Recruiting a Top Notch ETL Developer
In order to build a great data team, you need great data engineers. Here’s how to hire them.
First, if you are looking for an ETL developer, you should actually be looking for a data engineer. ETL is a term dating back to somewhere in the 70’s, when data pipelines were mostly file or batch oriented, and were composed of multiple steps of extraction, transformation, and loading. Fast forward 40 years, and the data landscape has grown to be so complex that to harness it, a broad skillset and years of experience are required.
Now, developing an ETL process may seem easy to the inexperienced engineer, but it could quickly escalate into a nightmare of spaghetti pipelines and endless edge cases even if you have a good team in place. To break your organization’s glass ceiling of data, you need a team of great data engineers, and they’re not easy to find and recruit. We are lucky enough to work closely with many amazing data engineers – our users – and we see how they really make a difference in their organizations. This post is about finding the right people who will help your organization put its data to use.
Data Engineer Toolkit
So, what should you look for? First, technical chops. In the past, you would’ve seen technical skills listed such as: Informatica, Tibco, Oracle data warehouse, {My,Postgre,MS}SQL, Perl (pun intended 😉 ), Bash, PL/SQL, {Websphere,Microsoft,Rabbit}MQ. Some ETL developers also call themselves DBA’s, and may know a lot about database design and query optimizations.
Today’s data engineer resume expands on the above with many more modern technologies and skills:
- Big data stores: Hadoop, Spark, MongoDB, Cassandra, Elasticsearch, Redshift, Bigquery, Vertica, Snowflake
- A more extensive set of programming languages: Python (including Pandas and SciPy), R, Scala, Java (including Map Reduce)
- Pipeline orchestration tools (a plus): Luigi, Celery, Airflow
- Log collection and distribution tools: (a nice addition as well): Kafka, Flume, Fluentd, Logstash, Filebeat, ELK, Splunk
Beware: if you see all these on a single CV, you should be somewhat suspicious! Let’s be honest, not everyone is a unicorn. Select the right skills that are right for your data team.

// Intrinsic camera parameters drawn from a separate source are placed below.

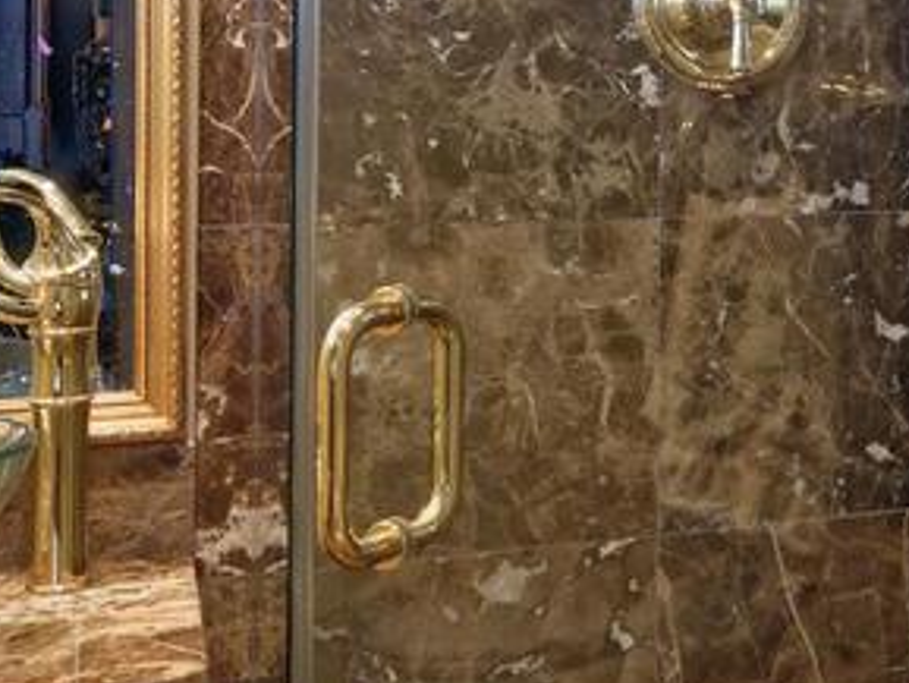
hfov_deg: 26.6
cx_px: 1007
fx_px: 1760
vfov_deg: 21.6
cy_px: 123
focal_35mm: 67
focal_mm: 14
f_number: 8
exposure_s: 1/2
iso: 320
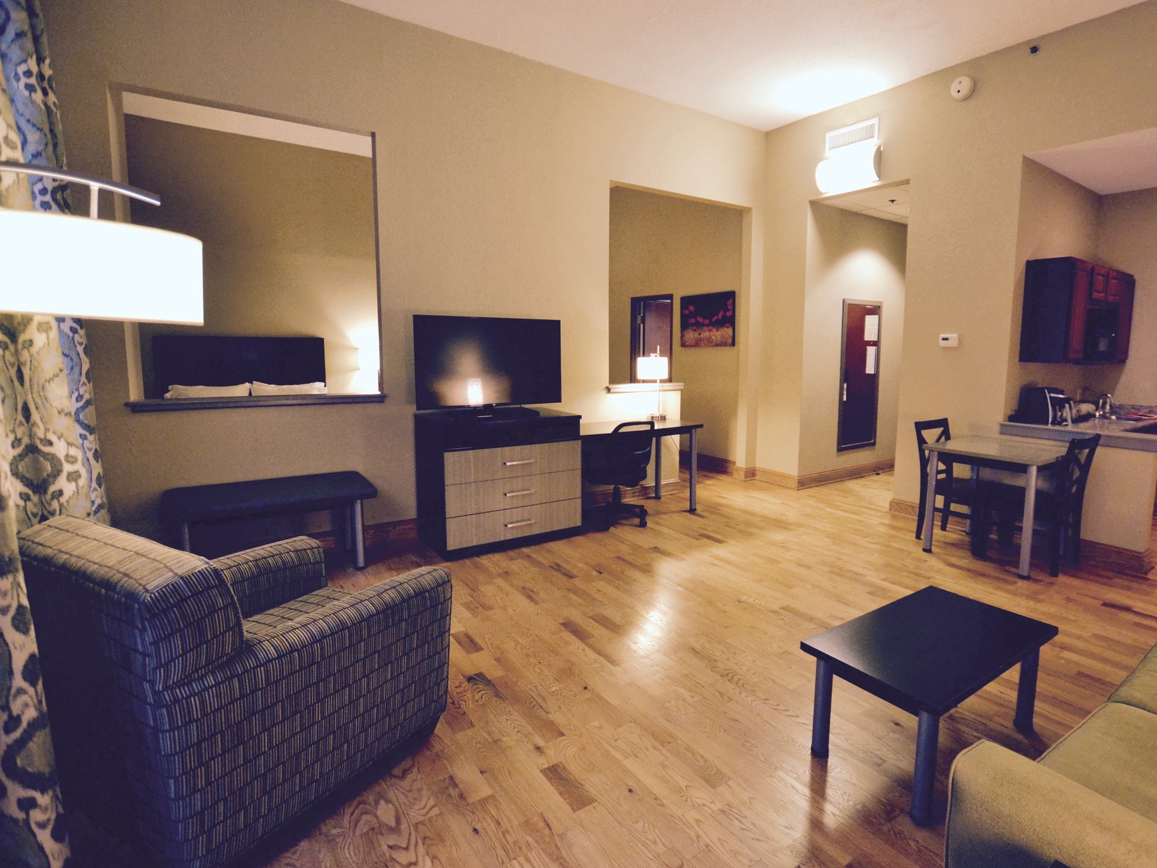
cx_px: 657
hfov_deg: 90.5
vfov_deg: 74.7
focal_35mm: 17
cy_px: 421
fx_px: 568
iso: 1600
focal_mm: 10
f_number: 3.5
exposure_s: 1/60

Selecting the right candidate
Once you filter the right candidates based on CV, the next step is to meet them for an interview. Other than verifying the actual experience, you should also look for several personality traits or soft skills:
- Attention to detail and a mild obsessiveness for order – keep in mind that data engineers deal with the bits and bytes of billions of events coming from tens of sources on a daily basis
- Dedication and agreement for off-hours availability– 24/7 real-time data is crucial for your business, set expectations with your data engineers from day 0
- Patience and perseverance with “dirty work” – data pipelines break, and to recover data loss, countless hours of tracking events and offsets are required
And of course, make sure they are a culture fit! The key is to find someone who is service oriented, passionate about data, and loves helping people. A great data engineer will dramatically change how your company runs.